• _EXTRACT_:
------------

Anyhow, I have realized that “society” is somewhat scared. Scared of NOT having CONTROL over everything and everybody. Because people who CAN think are never afraid to question. And of course “society” doesn’t want that. If there is a person that can point out and show everybody that what they are teaching is wrong, they try to shut up and cut down that person. They WANT people to mindlessly follow along, like sheep quietly being led to the butcher without voicing a complaint.
Why can’t we cultivate our minds and think for ourselves?

This all is unfortunately one-sided. Because of course, I’m in favor of independent thinking and being different. I try to stay away from being “the same”. Maybe I’m wrong, maybe I should just go along with “the flow”. But then, I wouldn’t be the person I am. I’d be a bumbling idiot. Which of course, I don’t want to be.

I’m extremely grateful for meeting Dylan, Jake, Matt, Kimmy, and Edwin who have repeatedly encourage me to be different.
They have saved me from giving in and becoming a girl who uses people for her own purposes.
Ah yes. End of enigmatic thoughts. You may now continue with whatever you were doing before you decided to read my ramblings.

Oh yeah...I forgot to mention that the sky is pink and the grass is always yellow.

Thursday, January 18, 2007

Complaint #89373465022347!!

asdjfkkjfu!
WAHAaaah! I'm falling apart.
This... is not good. At all.

I was in a somewhat of a pretty good mood this morning. I was looking foward to having a really great day, and an amazing evening. I happily jump out of bed at 11:00 AM (which is extrememly rare, I usually crawl out of bed none to happy.) And run into the freezing cold living room where I sat and watched my younger brothers play a video game. After a little while I made lunch, than sat around some more.
It is now 1:39 PM, and I'm in the most revolting mood ever. Somewhere in between those few hours my good mood turned sour. And right now, I'm trying to figure out what in the world happened.
Everything, well, most everything seems horrible. I feel bleh. And I don't want to go to work... which is like, in a few hours.
How is it that one persons mood can swing from a high point to a down low?

------------

• _RECORDED DATA_:

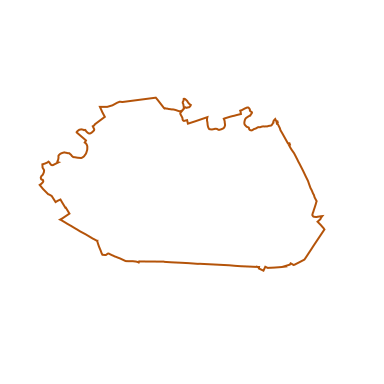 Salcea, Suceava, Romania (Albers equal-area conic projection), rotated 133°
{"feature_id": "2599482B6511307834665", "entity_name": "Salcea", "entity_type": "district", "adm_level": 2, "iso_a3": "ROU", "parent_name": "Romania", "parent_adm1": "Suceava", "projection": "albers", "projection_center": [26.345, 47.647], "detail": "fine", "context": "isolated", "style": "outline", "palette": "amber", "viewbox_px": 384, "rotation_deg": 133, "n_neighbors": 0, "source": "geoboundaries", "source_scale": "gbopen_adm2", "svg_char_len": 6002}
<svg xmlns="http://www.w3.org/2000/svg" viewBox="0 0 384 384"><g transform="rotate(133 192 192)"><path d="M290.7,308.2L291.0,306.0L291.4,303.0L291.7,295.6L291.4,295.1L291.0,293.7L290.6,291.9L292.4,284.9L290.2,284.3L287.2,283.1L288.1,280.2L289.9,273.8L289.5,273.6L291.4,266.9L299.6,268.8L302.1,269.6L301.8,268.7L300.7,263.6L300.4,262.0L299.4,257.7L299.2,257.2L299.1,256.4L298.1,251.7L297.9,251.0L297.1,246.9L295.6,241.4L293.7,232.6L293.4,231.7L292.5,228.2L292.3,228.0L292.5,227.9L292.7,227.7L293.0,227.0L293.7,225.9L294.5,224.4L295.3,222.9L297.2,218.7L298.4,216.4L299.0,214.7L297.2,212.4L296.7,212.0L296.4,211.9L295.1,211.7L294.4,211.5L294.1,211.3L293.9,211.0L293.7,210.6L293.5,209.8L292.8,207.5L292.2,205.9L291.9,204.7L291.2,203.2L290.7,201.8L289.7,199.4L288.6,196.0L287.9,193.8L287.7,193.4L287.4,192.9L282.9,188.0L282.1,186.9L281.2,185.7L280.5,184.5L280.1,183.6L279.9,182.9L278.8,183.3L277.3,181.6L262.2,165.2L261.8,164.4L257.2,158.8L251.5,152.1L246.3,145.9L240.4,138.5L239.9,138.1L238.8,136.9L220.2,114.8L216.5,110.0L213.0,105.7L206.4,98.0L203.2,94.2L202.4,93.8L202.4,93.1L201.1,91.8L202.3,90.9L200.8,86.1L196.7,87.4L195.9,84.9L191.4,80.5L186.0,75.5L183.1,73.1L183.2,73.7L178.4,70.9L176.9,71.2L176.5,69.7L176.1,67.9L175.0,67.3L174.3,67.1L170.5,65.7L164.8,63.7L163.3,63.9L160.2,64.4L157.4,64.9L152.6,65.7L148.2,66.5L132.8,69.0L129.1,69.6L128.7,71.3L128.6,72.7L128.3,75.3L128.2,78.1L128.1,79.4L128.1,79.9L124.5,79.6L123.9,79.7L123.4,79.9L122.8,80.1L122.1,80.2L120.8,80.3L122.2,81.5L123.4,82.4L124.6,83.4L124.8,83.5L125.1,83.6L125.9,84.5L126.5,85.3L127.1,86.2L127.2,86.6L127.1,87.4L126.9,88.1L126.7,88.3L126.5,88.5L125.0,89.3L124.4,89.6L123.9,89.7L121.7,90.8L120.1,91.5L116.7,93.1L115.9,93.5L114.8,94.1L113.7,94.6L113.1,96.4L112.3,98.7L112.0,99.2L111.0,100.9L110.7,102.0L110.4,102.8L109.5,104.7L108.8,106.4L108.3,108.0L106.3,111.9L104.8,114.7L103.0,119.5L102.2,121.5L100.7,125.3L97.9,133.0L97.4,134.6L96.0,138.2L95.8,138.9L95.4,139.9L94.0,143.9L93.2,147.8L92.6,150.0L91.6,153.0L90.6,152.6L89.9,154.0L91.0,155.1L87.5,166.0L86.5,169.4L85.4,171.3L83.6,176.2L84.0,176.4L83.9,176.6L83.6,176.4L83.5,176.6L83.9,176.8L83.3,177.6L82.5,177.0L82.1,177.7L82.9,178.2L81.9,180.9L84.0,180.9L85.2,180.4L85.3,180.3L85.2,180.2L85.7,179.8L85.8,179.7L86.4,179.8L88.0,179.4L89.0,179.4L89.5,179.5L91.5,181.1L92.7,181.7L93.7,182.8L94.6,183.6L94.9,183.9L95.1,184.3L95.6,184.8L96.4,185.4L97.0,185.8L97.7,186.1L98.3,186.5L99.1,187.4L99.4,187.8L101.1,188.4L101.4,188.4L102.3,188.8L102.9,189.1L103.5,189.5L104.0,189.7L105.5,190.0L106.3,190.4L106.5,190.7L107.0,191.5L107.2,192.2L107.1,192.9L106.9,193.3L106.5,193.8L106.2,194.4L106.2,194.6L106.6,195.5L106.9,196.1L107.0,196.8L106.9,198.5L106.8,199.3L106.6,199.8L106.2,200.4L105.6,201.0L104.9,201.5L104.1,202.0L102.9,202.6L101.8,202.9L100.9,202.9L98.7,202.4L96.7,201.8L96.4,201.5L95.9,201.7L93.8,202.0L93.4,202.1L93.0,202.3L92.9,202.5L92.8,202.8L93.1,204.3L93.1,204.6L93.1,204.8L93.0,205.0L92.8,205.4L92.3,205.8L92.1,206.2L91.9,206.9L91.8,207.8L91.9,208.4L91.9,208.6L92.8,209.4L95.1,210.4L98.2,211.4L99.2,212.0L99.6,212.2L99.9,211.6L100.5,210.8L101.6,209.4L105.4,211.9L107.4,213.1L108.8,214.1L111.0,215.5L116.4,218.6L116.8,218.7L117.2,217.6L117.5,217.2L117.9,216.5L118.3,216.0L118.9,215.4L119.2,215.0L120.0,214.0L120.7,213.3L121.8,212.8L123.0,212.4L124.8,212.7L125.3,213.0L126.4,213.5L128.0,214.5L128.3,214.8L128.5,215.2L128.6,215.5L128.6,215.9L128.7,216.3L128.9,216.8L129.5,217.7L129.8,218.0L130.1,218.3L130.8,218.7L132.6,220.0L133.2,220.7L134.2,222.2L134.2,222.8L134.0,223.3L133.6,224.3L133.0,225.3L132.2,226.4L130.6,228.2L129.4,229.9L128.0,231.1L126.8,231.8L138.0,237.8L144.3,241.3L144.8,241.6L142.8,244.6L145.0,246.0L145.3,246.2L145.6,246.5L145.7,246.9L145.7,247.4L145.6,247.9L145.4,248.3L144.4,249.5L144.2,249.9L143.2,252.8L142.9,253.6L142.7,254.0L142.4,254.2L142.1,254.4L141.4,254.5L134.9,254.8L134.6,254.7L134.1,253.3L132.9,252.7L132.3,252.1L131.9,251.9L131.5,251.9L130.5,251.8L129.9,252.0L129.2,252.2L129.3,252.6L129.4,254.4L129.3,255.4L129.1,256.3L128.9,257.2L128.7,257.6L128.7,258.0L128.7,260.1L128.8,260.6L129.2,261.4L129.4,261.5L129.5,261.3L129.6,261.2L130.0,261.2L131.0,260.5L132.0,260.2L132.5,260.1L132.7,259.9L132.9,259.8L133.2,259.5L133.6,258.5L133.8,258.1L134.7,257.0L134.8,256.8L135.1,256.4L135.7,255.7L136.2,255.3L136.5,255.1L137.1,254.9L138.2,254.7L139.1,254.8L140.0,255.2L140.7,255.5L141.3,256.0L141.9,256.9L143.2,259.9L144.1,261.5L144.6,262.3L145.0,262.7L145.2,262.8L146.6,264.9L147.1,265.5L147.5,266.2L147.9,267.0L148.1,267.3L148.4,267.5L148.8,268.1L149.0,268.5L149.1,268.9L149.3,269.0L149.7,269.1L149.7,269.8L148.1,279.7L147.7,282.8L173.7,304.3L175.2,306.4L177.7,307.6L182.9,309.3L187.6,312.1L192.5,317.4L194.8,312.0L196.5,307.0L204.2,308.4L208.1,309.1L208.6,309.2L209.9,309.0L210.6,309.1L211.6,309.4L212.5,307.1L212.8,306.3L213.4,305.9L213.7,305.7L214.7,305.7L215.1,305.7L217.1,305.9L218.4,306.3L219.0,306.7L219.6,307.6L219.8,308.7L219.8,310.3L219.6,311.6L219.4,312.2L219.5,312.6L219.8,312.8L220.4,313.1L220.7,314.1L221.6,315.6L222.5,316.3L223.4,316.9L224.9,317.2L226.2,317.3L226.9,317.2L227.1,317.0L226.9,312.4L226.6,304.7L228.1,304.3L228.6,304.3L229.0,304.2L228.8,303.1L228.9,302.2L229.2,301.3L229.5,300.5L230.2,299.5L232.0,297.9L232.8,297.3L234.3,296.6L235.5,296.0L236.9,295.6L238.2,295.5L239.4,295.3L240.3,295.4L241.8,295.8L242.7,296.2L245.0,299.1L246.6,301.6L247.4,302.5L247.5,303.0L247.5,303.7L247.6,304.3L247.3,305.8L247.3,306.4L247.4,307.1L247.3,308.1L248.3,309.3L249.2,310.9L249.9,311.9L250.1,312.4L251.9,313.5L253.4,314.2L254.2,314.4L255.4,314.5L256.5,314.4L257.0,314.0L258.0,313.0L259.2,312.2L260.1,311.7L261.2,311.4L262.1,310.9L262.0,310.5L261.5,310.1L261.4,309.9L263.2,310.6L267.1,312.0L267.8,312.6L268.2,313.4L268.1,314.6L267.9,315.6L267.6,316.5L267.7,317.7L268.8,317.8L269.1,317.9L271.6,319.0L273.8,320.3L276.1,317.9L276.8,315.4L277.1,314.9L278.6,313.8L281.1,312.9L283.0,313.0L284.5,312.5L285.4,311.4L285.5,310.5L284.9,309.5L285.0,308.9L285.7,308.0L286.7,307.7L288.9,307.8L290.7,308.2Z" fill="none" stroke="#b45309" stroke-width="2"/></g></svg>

------------

• _SHORT EXERCISE_:
Carry on the blog entry about the good mood that turned sour, beginning right after its final question.

• _FINAL RESULT_:
Meh. I believe this started when I was really looking foward to watching a movie that I was waiting for to come in the mail (netflix)
I log into the internet to find out that I wont be recieving that movie till tomorrow. Oh yes, silly to get upset over that little thing. But somehow it set off a string of annoyed thoughts about most everything. I "rawr'd" and threw a pillow at the floor which shocked my younger brothers who were commenting on what a good mood I was in.
I started mentally beating myself up. I started thinking of how I am legally ABLE to drive by myself, but me being TO FREAKIN SCARED to DRIVE by myself. Being scared of crashing and my parents having to pay for everything. Now my parents wont allow me to drive by myself because they think I'm to scared to (which is true), and now I have to earn back their trust so I can drive by myself and see Dylan more than just once a week.
Then I started thinking of how much it sucks that I can't see Dylan more. Which, made my mood even worse because if I did drive, I would be able to see him more. But then I don't, so...roar.
Then I started thinking of my homework. And how I'm SO behind in all my work. I only have two more years till I turn 18, and it's frustrating me of HAVING to think of how I can support myself. Then I started thinking of "my future" as my dad so often talks to me about. My "plans for the future" are quite hazy. And I don't really have anything that I want to be when I "grow-up". I think, the only thing that comforted me is that I do have something to look foward to in the future, and I do have somewhat of a goal. I look foward to being with Sachi forever. That is what I look foward to. My goal is to live comfortably in rural Japan. What I really want is to live comfortably in rural Japan WITH Sachi.
That calmed my mood to a certain extent. At least I knew what I want when it came to that.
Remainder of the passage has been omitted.